5×5, 5 designs created by 5 artists
Celebrating 25 years of Crypton with a collection of 5 designs created by 5 artists
When Designtex first crossed paths with Crypton, over thirty years ago, Crypton’s groundbreaking technology, which gives fabrics stain, odor and moisture-resistant capabilities, were still struggling to gain traction. It didn’t take much to convince Designtex president Susan Lyons, who signed up as Crypton’s first distributor. Together with Crypton co-founder Randy Rubin, our two women-lead companies have helped change the course of the textile industry.
To celebrate Crypton’s 25th anniversary and our enduring partnership , Designtex and Crypton once again sought to push the boundaries of possibility. Utilizing the capabilities of its digital printing factory in Portland, Maine, we commissioned five contemporary artists to each create a design, available in five colorways, to form an intentionally broad and diverse collection of palettes and patterns. With few design restrictions thanks to the printing process, the 5×5 collection infuses a breath of aesthetic ingenuity with Crypton’s already versatile range of uses. Easily applicable to hospitality as it is to healthcare, it is filled with options that can either take center stage, or create a comforting backdrop to a space.
Meet the Artists
Elizabeth Atterbury, Portland, Maine
A native of Florida, who now lives and works in Portland, Maine, Elizabeth is a multidisciplinary artist known for her vibrant geometric prints, textured reliefs and large wood and stone sculptures. In her practice, she continually interrogates themes of legibility, opacity, improvisation and object-making while considering her Chinese-American heritage. Her organic and serendipitous pattern ‘Social Dance’ grew out of a series of monoprints she first created for Wingate Studio, where she reconfigured plates of abstract colorforms to create a wholly new composition.

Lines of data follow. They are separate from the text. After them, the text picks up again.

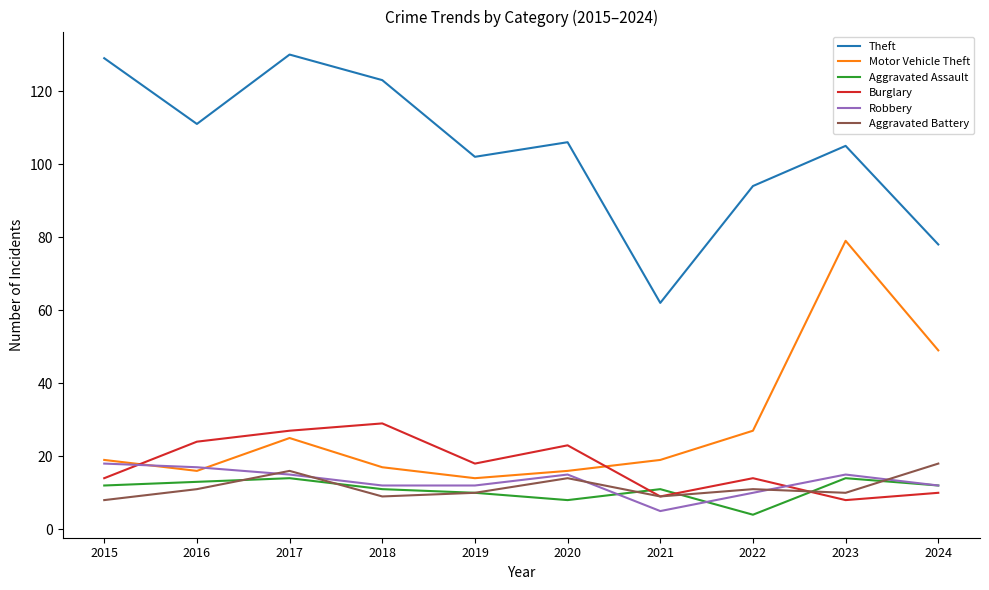

The value of Robbery at 2020 is 3. True or false?

False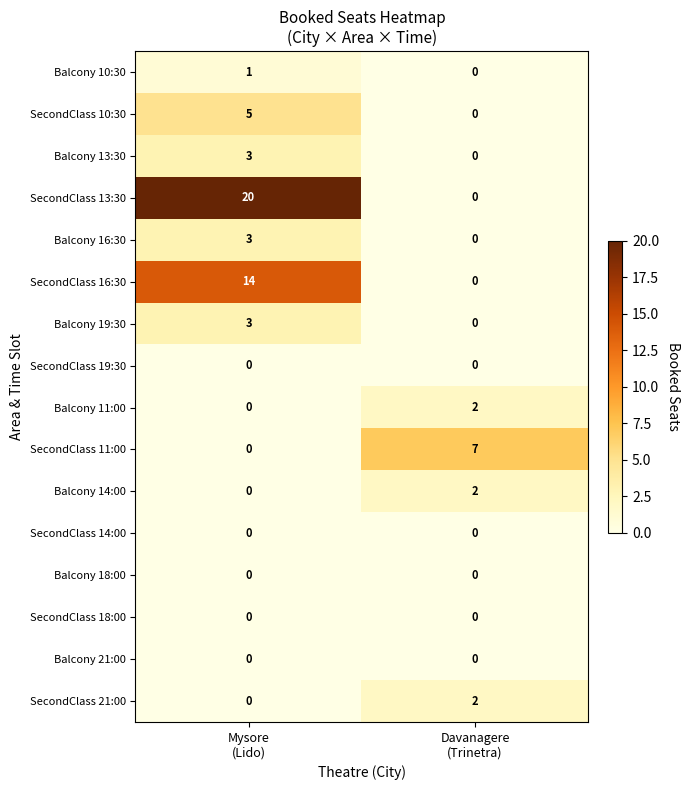

Which series has the largest total across all categories?

SecondClass 13:30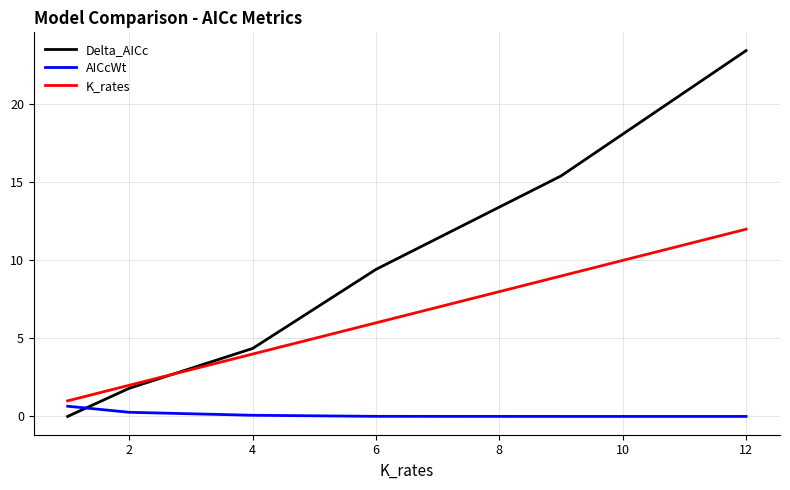

True or false: K_rates has more than 0 interior local peaks.

False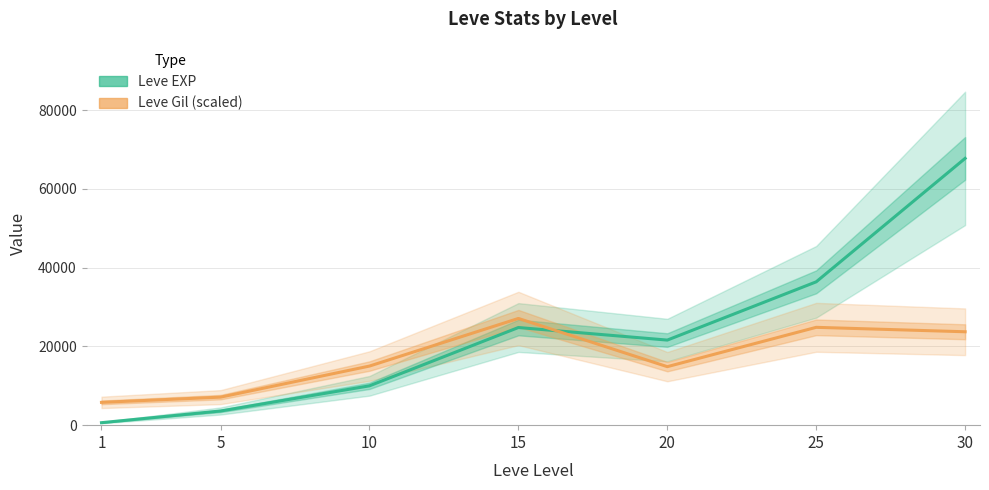

Reading left to right, what are all the values shown in this chart?

Leve EXP: 1=630.0	5=3600.0	10=9990.0	15=24790.0	20=21600.0	25=36390.0	30=67730.0
Leve Gil (scaled): 1=5787.1	5=7118.7	10=15005.6	15=27092.0	20=14851.9	25=24838.6	30=23711.9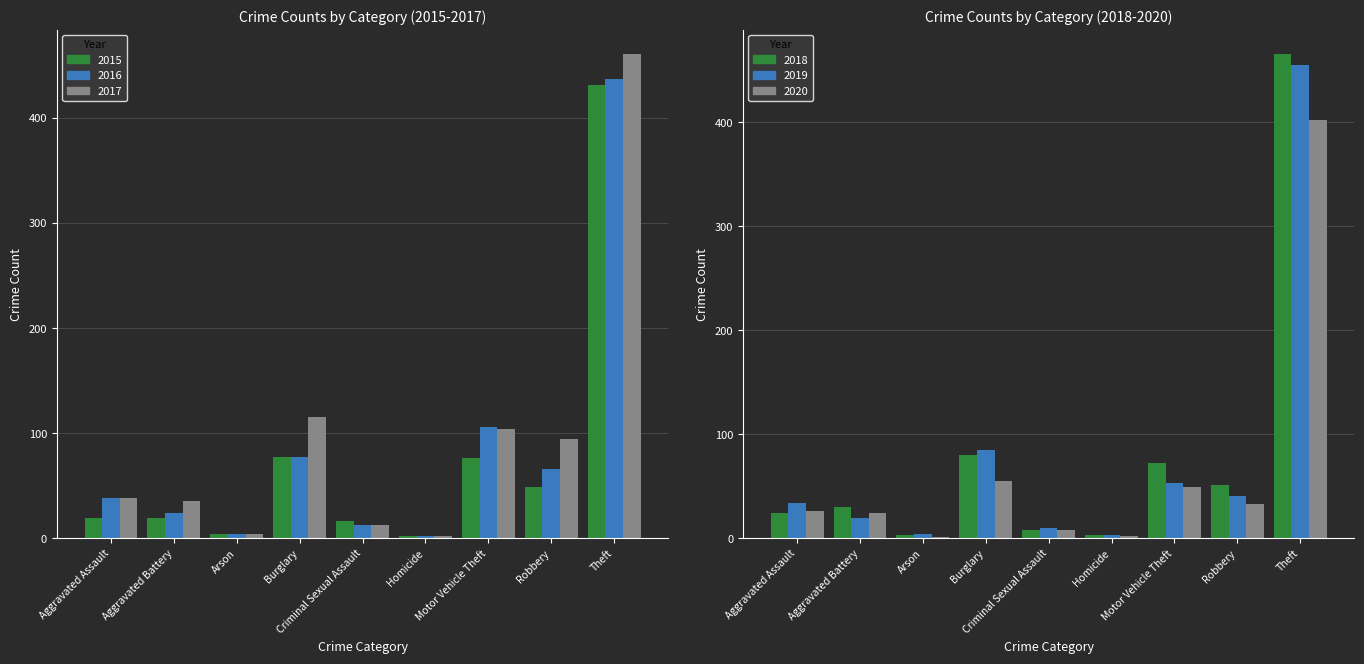

Is it true that 2019 equals 10 at Criminal Sexual Assault?

True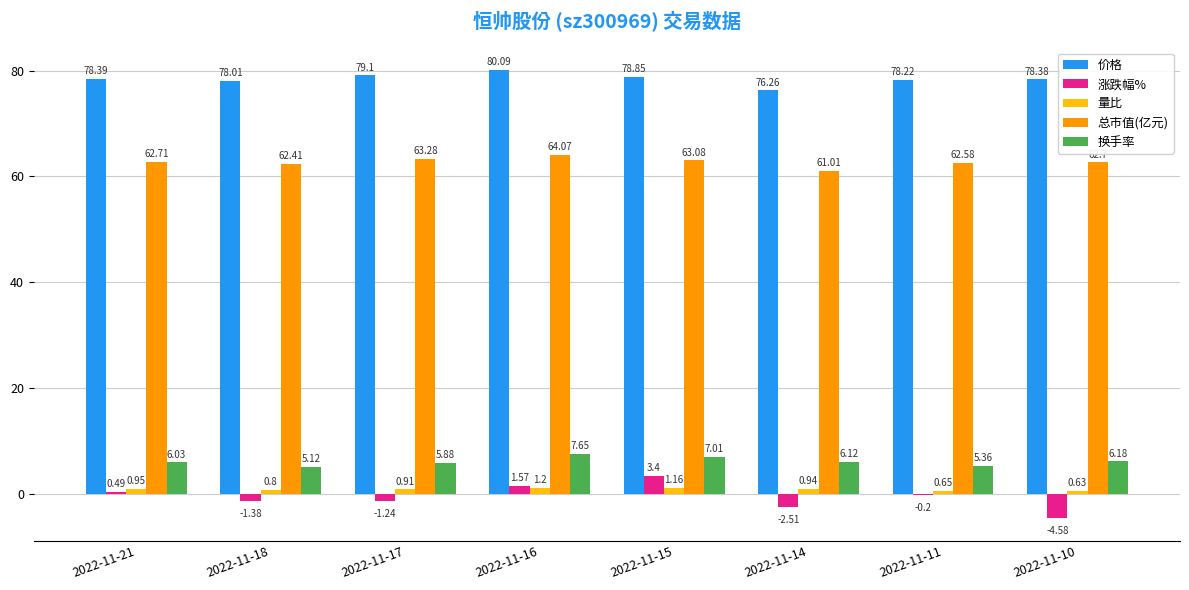

Which series changed the most between 2022-11-11 and 2022-11-10?

涨跌幅%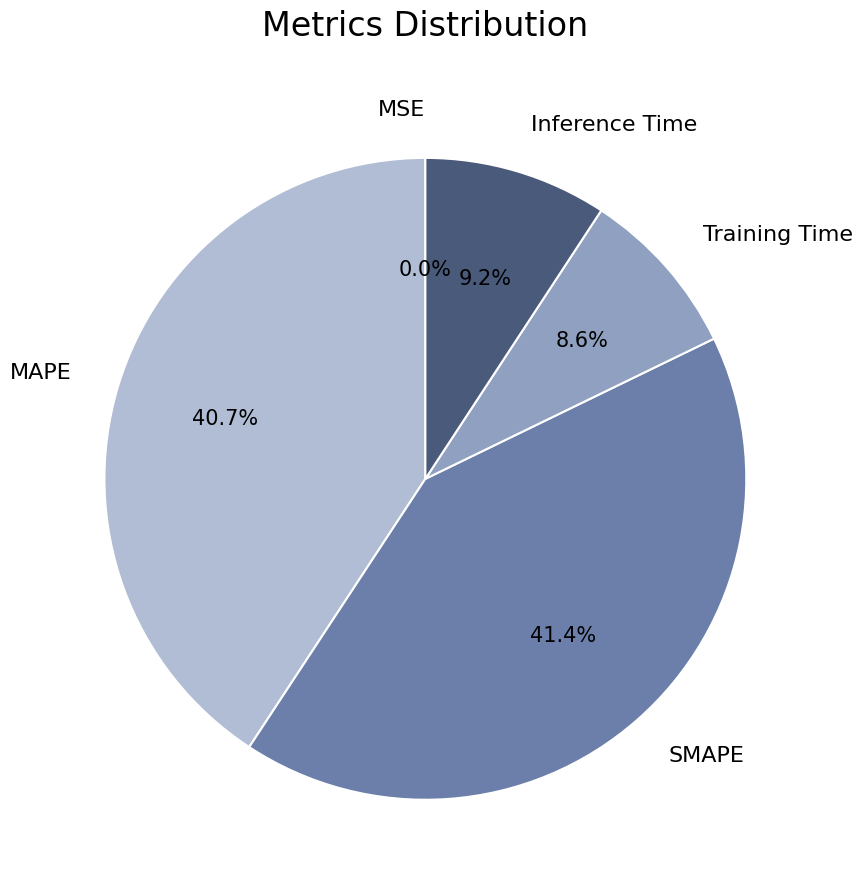

Which slice is the largest?

SMAPE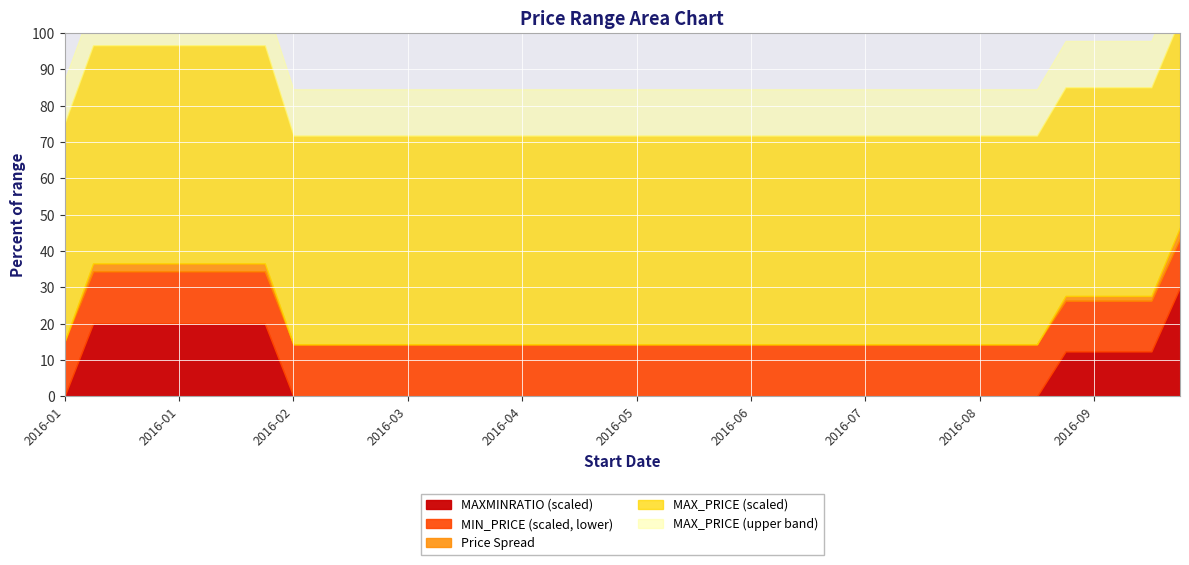

True or false: MAXMINRATIO and MAX_PRICE intersect in this chart.

False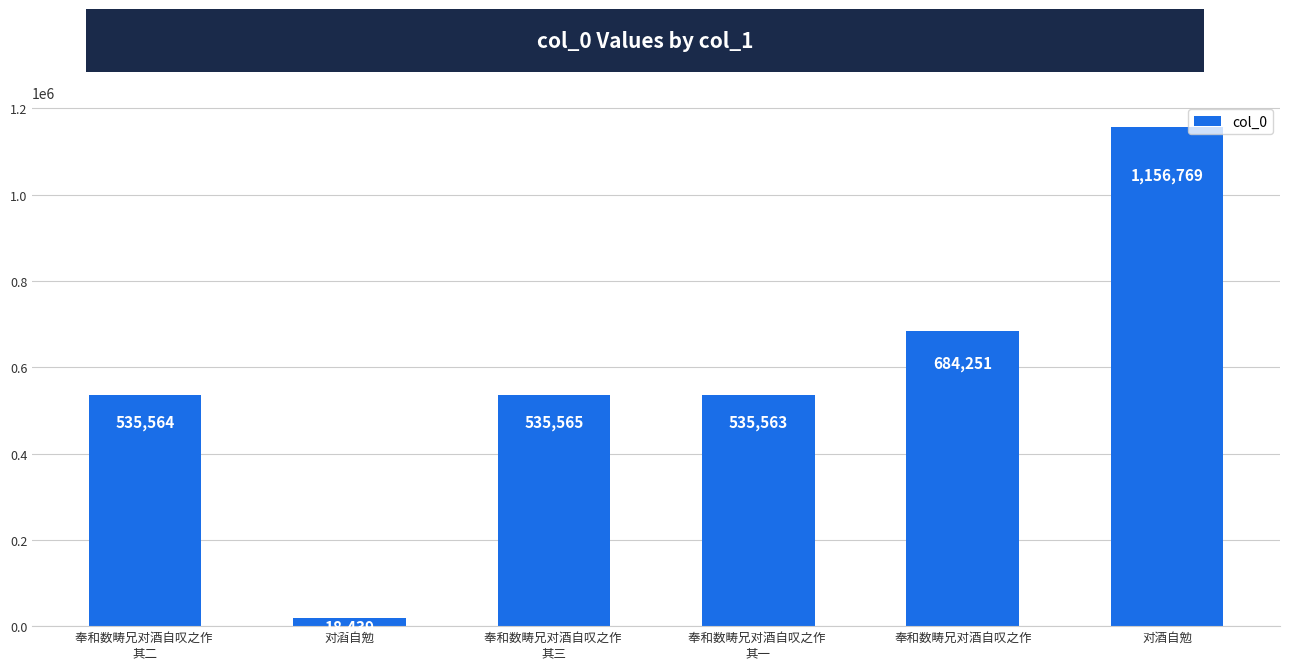

Does the chart contain any negative values?

No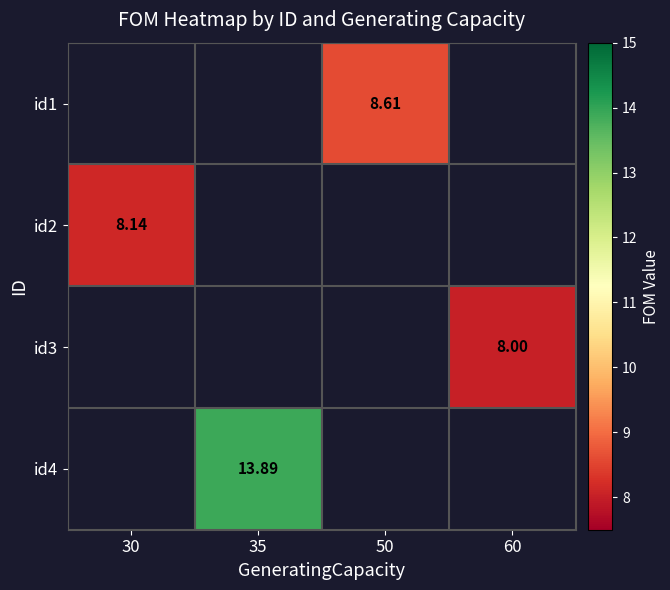

How many series are shown in this chart?

4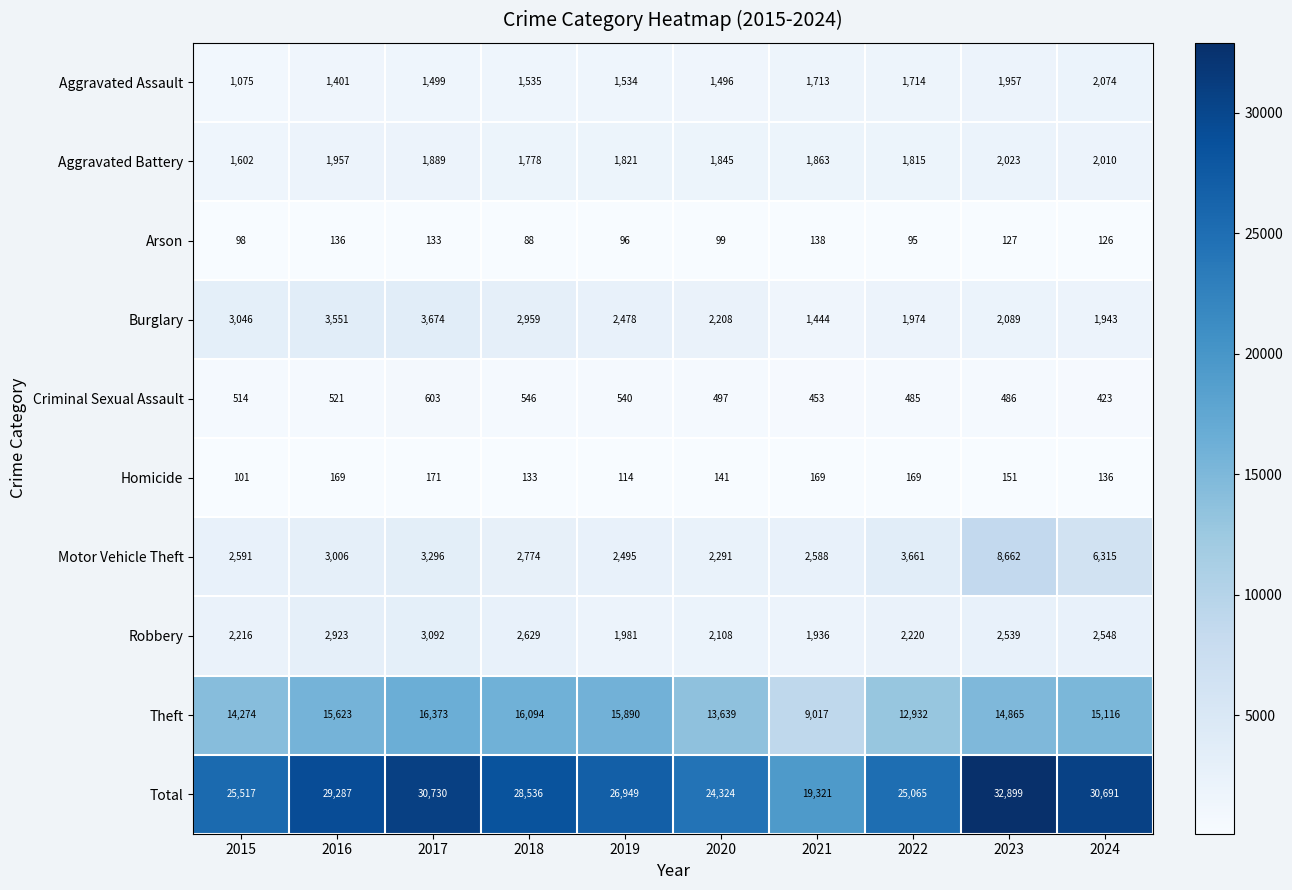

List the series in order of their peak value, highest first.

Total, Theft, Motor Vehicle Theft, Burglary, Robbery, Aggravated Assault, Aggravated Battery, Criminal Sexual Assault, Homicide, Arson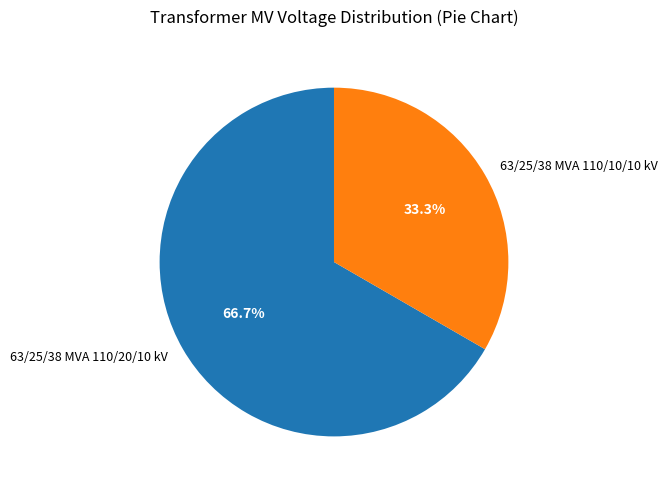

Which category has the smallest portion of the pie?

63/25/38 MVA 110/10/10 kV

Arturo Guerreo, Brooklyn, New York
Born in Madrid and based in Brooklyn, Arturo is a self-taught painter who creates multilayered compositions that evoke complex imagery and a wide range of references. To create his abstracted forms, Guerrero pulls inspiration from ancient landscapes to modern technology, intuitively using thick brushstrokes to infuse his work with an expressive tenor. ‘Line Variations’ features warm overlapping fields of earth tones and cool indigo blue, which form tectonic plates of oil and watercolor and capture the organic nature of his iterative process.
Kapitza, London, United Kingdom
Sisters Petra and Nicole Kapitza both worked independently as graphic designers before founding their collaborative studio in East London. Together, they take an aesthetic approach to problem-solving, exploring the optics of geometry and color with the belief that color has the power to uplift communities and make us feel better. This could not be exemplified better than in ‘Criss Cross’, a syncopated, striped pattern in five brilliant colorways that each make use of a wide color spectrum.
Ellie Malin, Melbourne, Australia
From her studio in Melbourne, Ellie creates bold geometries and chromatic compositions using relief woodblock printing and painting. Her visceral artworks are inspired by observations of everyday life, which she translates into layered fields of color that purposefully reveals and conceals information beneath the surface. In ‘Five Cities’, Ellie combines tonal planes and overlaid cutout shapes to form a playful abstract composition with a layered and dimensional depth.
Phillip D. Stearns, Brooklyn, New York
Phillip’s creative practice toes the line between art, science and design. A student of physics and audio engineering before venturing into art and textile weaving, the Brooklyn-based designer and artist starts most of his works by writing code and experimenting with pixels, resulting in a dynamic fusion of the digital and the analog. His design ‘Bitdrift’ is generated from sections of a photograph, whose pixels have been algorithmically sorted and shuffled to generate a wholly unique composition. Created through parametric computation and cellular automata, it vacillates between order and entropy.